(by ucgatan from ucl.ac.uk)
Fri Feb 29 06:28:24 EST 2008
On Fri, 29 Feb 2008, Aawara Chowdhury wrote:
> In <mailman.849.1204229789.2451.methods from net.bio.net>,
> Yvonne Couch <yvonne.couch from dpag.ox.ac.uk> wrote:
> > We have a bit of a debate raging in our lab about the effects of GFP
> > tagging. Is it better to express a protein with a GFP tag in a
> > plasmid to investigate its function/location/aggregation or to just
> > express the protein alone and then use antibodies to look at it?

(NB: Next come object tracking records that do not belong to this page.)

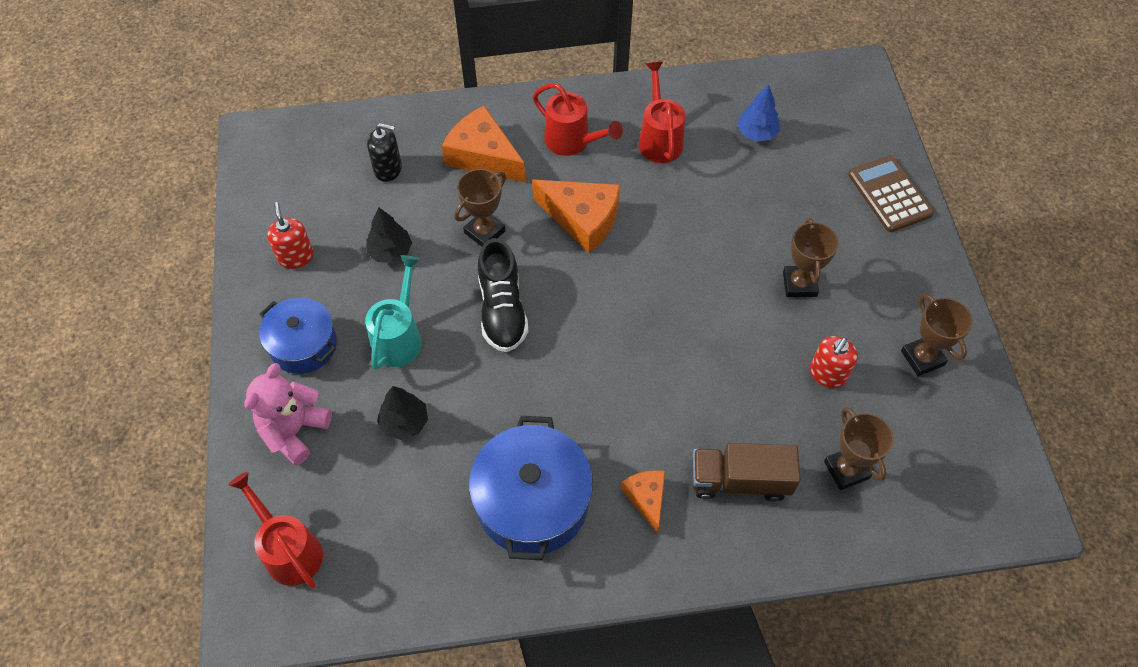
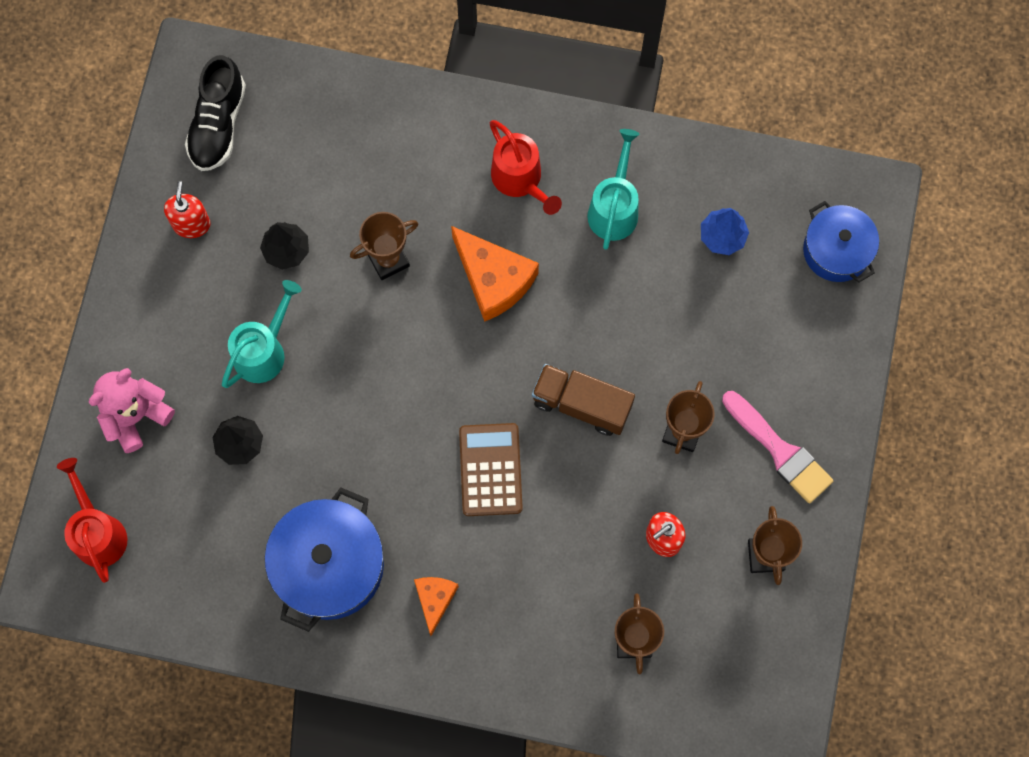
camera: 20 degrees right, 15 degrees up
blue pot [259,297,337,374] -> blue pot moved to [803,201,879,283]
black soap dispenser [367,123,402,182] -> none
orange cheese [442,106,526,182] -> none
black shoe [478,238,529,352] -> black shoe moved to [185,55,246,171]
red watering can [639,62,685,163] -> turquoise watering can [587,129,639,250]
brown truck [692,443,801,502] -> brown truck moved to [532,364,635,436]
brown calculator [848,155,934,232] -> brown calculator moved to [459,423,523,516]
none -> pink brush [722,391,833,503]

> > There is some contention as to whether GFP itself might aggregate and
> > therefore confound results. I personally think all the cloning
> > required to get GFP out of one vector and into another is just too
> > much hassle!
> Depends on what your goals are. The advantage of a GFP chimera is that
> you can follow the protein's dynamics in live cells, permitting the
> study of environmental perturbations that affect localization, aggregation,
> or even turn-over. You've pointed out the disadvantages already.
> In my experience, indirect immunofluorescence gives "cleaner" results
> for localization than a GFP chimera in fixed cells, particularly when
> confocal microscopy is used, or image stacks are deconvolved.
Although this does vary from protein to protein - i have a myosin
II antibody that gives quite a bit of cloudy background on top of the
signal, and a GFP fusion that gives a breathtakingly clean localisation.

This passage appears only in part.